— Directions for this task —
Present the lines below as a numbered list, leaving out any blank lines.

— Stored records —
********************

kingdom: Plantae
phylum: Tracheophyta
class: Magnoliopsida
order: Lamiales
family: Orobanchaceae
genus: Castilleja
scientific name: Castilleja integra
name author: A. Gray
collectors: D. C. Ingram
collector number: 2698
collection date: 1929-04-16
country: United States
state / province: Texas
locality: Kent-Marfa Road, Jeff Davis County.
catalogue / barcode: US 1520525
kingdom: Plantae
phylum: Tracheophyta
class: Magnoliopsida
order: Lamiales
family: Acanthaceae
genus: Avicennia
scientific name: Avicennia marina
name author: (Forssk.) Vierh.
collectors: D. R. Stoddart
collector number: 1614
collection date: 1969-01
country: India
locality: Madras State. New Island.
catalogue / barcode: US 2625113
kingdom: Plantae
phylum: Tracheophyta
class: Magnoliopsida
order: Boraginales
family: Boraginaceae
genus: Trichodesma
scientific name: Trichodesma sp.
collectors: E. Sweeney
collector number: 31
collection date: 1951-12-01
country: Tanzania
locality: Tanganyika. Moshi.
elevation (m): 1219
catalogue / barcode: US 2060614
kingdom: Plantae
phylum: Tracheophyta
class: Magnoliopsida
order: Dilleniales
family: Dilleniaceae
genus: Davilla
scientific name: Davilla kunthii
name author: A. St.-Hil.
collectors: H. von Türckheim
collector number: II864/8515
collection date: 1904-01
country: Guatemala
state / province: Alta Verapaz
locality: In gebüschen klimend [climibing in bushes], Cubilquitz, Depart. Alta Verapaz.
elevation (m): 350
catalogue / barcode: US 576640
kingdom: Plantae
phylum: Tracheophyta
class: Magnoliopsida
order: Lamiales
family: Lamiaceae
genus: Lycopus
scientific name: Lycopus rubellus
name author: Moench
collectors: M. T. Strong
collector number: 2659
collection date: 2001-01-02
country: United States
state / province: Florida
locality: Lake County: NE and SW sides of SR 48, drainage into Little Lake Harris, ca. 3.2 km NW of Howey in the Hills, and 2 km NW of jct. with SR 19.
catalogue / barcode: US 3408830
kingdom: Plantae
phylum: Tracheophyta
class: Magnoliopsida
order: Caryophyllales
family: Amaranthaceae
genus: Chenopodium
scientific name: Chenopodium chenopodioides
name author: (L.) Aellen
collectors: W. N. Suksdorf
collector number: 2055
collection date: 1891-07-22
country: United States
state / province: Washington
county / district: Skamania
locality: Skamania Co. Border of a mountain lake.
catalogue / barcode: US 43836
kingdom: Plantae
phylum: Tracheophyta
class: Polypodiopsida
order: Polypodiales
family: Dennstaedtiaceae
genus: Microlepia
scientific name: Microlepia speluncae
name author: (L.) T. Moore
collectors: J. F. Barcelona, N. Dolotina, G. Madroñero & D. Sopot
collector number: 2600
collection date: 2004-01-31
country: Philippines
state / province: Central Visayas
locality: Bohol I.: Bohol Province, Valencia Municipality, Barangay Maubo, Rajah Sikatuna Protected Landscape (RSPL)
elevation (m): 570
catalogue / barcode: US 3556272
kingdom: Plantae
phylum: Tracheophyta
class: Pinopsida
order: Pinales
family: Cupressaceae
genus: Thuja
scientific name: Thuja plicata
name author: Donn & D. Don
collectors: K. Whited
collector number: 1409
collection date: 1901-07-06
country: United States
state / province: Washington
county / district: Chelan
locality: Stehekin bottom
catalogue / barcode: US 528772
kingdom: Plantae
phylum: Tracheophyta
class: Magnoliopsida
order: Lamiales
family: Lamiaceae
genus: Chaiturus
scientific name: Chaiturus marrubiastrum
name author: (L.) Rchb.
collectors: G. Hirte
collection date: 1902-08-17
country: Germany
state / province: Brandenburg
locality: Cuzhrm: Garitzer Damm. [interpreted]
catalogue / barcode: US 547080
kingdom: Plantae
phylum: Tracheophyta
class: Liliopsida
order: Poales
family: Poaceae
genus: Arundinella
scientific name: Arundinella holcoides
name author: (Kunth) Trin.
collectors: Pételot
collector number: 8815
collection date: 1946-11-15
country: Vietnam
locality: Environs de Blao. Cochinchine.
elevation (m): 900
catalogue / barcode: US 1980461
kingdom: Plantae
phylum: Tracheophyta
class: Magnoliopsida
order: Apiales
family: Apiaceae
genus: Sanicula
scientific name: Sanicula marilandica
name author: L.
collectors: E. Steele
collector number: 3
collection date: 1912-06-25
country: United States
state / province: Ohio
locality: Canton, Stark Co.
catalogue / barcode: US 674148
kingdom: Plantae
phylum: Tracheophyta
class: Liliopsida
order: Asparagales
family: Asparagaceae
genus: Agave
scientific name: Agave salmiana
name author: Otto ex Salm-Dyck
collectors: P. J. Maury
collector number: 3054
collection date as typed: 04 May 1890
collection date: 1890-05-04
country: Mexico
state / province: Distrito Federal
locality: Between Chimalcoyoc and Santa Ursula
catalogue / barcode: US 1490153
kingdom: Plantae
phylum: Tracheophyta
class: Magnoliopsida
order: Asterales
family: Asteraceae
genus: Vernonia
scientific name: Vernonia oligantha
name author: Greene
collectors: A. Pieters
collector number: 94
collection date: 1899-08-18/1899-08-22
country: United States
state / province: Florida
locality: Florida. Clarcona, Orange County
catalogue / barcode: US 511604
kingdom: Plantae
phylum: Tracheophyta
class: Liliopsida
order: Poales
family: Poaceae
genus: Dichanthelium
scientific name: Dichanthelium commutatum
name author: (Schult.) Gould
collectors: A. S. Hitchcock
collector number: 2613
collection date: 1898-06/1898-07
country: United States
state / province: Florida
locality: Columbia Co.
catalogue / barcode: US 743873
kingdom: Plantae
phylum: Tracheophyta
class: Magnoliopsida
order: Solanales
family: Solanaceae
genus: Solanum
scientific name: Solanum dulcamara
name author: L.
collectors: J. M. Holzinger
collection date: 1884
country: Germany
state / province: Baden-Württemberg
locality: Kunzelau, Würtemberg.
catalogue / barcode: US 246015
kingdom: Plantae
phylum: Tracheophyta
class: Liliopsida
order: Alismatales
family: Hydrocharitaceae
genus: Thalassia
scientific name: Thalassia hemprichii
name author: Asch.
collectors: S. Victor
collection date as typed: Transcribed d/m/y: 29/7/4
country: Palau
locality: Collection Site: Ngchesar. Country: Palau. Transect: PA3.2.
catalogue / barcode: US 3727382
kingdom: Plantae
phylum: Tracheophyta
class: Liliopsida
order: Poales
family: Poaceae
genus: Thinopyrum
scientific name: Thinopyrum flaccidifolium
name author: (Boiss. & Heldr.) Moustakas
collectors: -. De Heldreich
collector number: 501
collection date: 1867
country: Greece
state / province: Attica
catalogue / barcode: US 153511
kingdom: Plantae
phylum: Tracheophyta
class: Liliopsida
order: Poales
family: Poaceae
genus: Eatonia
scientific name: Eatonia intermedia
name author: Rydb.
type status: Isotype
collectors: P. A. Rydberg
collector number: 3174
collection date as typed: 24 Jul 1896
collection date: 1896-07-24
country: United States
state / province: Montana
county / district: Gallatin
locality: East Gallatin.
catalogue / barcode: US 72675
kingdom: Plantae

********************

— Correct output —
1. kingdom: Plantae
2. phylum: Tracheophyta
3. class: Magnoliopsida
4. order: Lamiales
5. family: Orobanchaceae
6. genus: Castilleja
7. scientific name: Castilleja integra
8. name author: A. Gray
9. collectors: D. C. Ingram
10. collector number: 2698
11. collection date: 1929-04-16
12. country: United States
13. state / province: Texas
14. locality: Kent-Marfa Road, Jeff Davis County.
15. catalogue / barcode: US 1520525
16. kingdom: Plantae
17. phylum: Tracheophyta
18. class: Magnoliopsida
19. order: Lamiales
20. family: Acanthaceae
21. genus: Avicennia
22. scientific name: Avicennia marina
23. name author: (Forssk.) Vierh.
24. collectors: D. R. Stoddart
25. collector number: 1614
26. collection date: 1969-01
27. country: India
28. locality: Madras State. New Island.
29. catalogue / barcode: US 2625113
30. kingdom: Plantae
31. phylum: Tracheophyta
32. class: Magnoliopsida
33. order: Boraginales
34. family: Boraginaceae
35. genus: Trichodesma
36. scientific name: Trichodesma sp.
37. collectors: E. Sweeney
38. collector number: 31
39. collection date: 1951-12-01
40. country: Tanzania
41. locality: Tanganyika. Moshi.
42. elevation (m): 1219
43. catalogue / barcode: US 2060614
44. kingdom: Plantae
45. phylum: Tracheophyta
46. class: Magnoliopsida
47. order: Dilleniales
48. family: Dilleniaceae
49. genus: Davilla
50. scientific name: Davilla kunthii
51. name author: A. St.-Hil.
52. collectors: H. von Türckheim
53. collector number: II864/8515
54. collection date: 1904-01
55. country: Guatemala
56. state / province: Alta Verapaz
57. locality: In gebüschen klimend [climibing in bushes], Cubilquitz, Depart. Alta Verapaz.
58. elevation (m): 350
59. catalogue / barcode: US 576640
60. kingdom: Plantae
61. phylum: Tracheophyta
62. class: Magnoliopsida
63. order: Lamiales
64. family: Lamiaceae
65. genus: Lycopus
66. scientific name: Lycopus rubellus
67. name author: Moench
68. collectors: M. T. Strong
69. collector number: 2659
70. collection date: 2001-01-02
71. country: United States
72. state / province: Florida
73. locality: Lake County: NE and SW sides of SR 48, drainage into Little Lake Harris, ca. 3.2 km NW of Howey in the Hills, and 2 km NW of jct. with SR 19.
74. catalogue / barcode: US 3408830
75. kingdom: Plantae
76. phylum: Tracheophyta
77. class: Magnoliopsida
78. order: Caryophyllales
79. family: Amaranthaceae
80. genus: Chenopodium
81. scientific name: Chenopodium chenopodioides
82. name author: (L.) Aellen
83. collectors: W. N. Suksdorf
84. collector number: 2055
85. collection date: 1891-07-22
86. country: United States
87. state / province: Washington
88. county / district: Skamania
89. locality: Skamania Co. Border of a mountain lake.
90. catalogue / barcode: US 43836
91. kingdom: Plantae
92. phylum: Tracheophyta
93. class: Polypodiopsida
94. order: Polypodiales
95. family: Dennstaedtiaceae
96. genus: Microlepia
97. scientific name: Microlepia speluncae
98. name author: (L.) T. Moore
99. collectors: J. F. Barcelona, N. Dolotina, G. Madroñero & D. Sopot
100. collector number: 2600
101. collection date: 2004-01-31
102. country: Philippines
103. state / province: Central Visayas
104. locality: Bohol I.: Bohol Province, Valencia Municipality, Barangay Maubo, Rajah Sikatuna Protected Landscape (RSPL)
105. elevation (m): 570
106. catalogue / barcode: US 3556272
107. kingdom: Plantae
108. phylum: Tracheophyta
109. class: Pinopsida
110. order: Pinales
111. family: Cupressaceae
112. genus: Thuja
113. scientific name: Thuja plicata
114. name author: Donn & D. Don
115. collectors: K. Whited
116. collector number: 1409
117. collection date: 1901-07-06
118. country: United States
119. state / province: Washington
120. county / district: Chelan
121. locality: Stehekin bottom
122. catalogue / barcode: US 528772
123. kingdom: Plantae
124. phylum: Tracheophyta
125. class: Magnoliopsida
126. order: Lamiales
127. family: Lamiaceae
128. genus: Chaiturus
129. scientific name: Chaiturus marrubiastrum
130. name author: (L.) Rchb.
131. collectors: G. Hirte
132. collection date: 1902-08-17
133. country: Germany
134. state / province: Brandenburg
135. locality: Cuzhrm: Garitzer Damm. [interpreted]
136. catalogue / barcode: US 547080
137. kingdom: Plantae
138. phylum: Tracheophyta
139. class: Liliopsida
140. order: Poales
141. family: Poaceae
142. genus: Arundinella
143. scientific name: Arundinella holcoides
144. name author: (Kunth) Trin.
145. collectors: Pételot
146. collector number: 8815
147. collection date: 1946-11-15
148. country: Vietnam
149. locality: Environs de Blao. Cochinchine.
150. elevation (m): 900
151. catalogue / barcode: US 1980461
152. kingdom: Plantae
153. phylum: Tracheophyta
154. class: Magnoliopsida
155. order: Apiales
156. family: Apiaceae
157. genus: Sanicula
158. scientific name: Sanicula marilandica
159. name author: L.
160. collectors: E. Steele
161. collector number: 3
162. collection date: 1912-06-25
163. country: United States
164. state / province: Ohio
165. locality: Canton, Stark Co.
166. catalogue / barcode: US 674148
167. kingdom: Plantae
168. phylum: Tracheophyta
169. class: Liliopsida
170. order: Asparagales
171. family: Asparagaceae
172. genus: Agave
173. scientific name: Agave salmiana
174. name author: Otto ex Salm-Dyck
175. collectors: P. J. Maury
176. collector number: 3054
177. collection date as typed: 04 May 1890
178. collection date: 1890-05-04
179. country: Mexico
180. state / province: Distrito Federal
181. locality: Between Chimalcoyoc and Santa Ursula
182. catalogue / barcode: US 1490153
183. kingdom: Plantae
184. phylum: Tracheophyta
185. class: Magnoliopsida
186. order: Asterales
187. family: Asteraceae
188. genus: Vernonia
189. scientific name: Vernonia oligantha
190. name author: Greene
191. collectors: A. Pieters
192. collector number: 94
193. collection date: 1899-08-18/1899-08-22
194. country: United States
195. state / province: Florida
196. locality: Florida. Clarcona, Orange County
197. catalogue / barcode: US 511604
198. kingdom: Plantae
199. phylum: Tracheophyta
200. class: Liliopsida
201. order: Poales
202. family: Poaceae
203. genus: Dichanthelium
204. scientific name: Dichanthelium commutatum
205. name author: (Schult.) Gould
206. collectors: A. S. Hitchcock
207. collector number: 2613
208. collection date: 1898-06/1898-07
209. country: United States
210. state / province: Florida
211. locality: Columbia Co.
212. catalogue / barcode: US 743873
213. kingdom: Plantae
214. phylum: Tracheophyta
215. class: Magnoliopsida
216. order: Solanales
217. family: Solanaceae
218. genus: Solanum
219. scientific name: Solanum dulcamara
220. name author: L.
221. collectors: J. M. Holzinger
222. collection date: 1884
223. country: Germany
224. state / province: Baden-Württemberg
225. locality: Kunzelau, Würtemberg.
226. catalogue / barcode: US 246015
227. kingdom: Plantae
228. phylum: Tracheophyta
229. class: Liliopsida
230. order: Alismatales
231. family: Hydrocharitaceae
232. genus: Thalassia
233. scientific name: Thalassia hemprichii
234. name author: Asch.
235. collectors: S. Victor
236. collection date as typed: Transcribed d/m/y: 29/7/4
237. country: Palau
238. locality: Collection Site: Ngchesar. Country: Palau. Transect: PA3.2.
239. catalogue / barcode: US 3727382
240. kingdom: Plantae
241. phylum: Tracheophyta
242. class: Liliopsida
243. order: Poales
244. family: Poaceae
245. genus: Thinopyrum
246. scientific name: Thinopyrum flaccidifolium
247. name author: (Boiss. & Heldr.) Moustakas
248. collectors: -. De Heldreich
249. collector number: 501
250. collection date: 1867
251. country: Greece
252. state / province: Attica
253. catalogue / barcode: US 153511
254. kingdom: Plantae
255. phylum: Tracheophyta
256. class: Liliopsida
257. order: Poales
258. family: Poaceae
259. genus: Eatonia
260. scientific name: Eatonia intermedia
261. name author: Rydb.
262. type status: Isotype
263. collectors: P. A. Rydberg
264. collector number: 3174
265. collection date as typed: 24 Jul 1896
266. collection date: 1896-07-24
267. country: United States
268. state / province: Montana
269. county / district: Gallatin
270. locality: East Gallatin.
271. catalogue / barcode: US 72675
272. kingdom: Plantae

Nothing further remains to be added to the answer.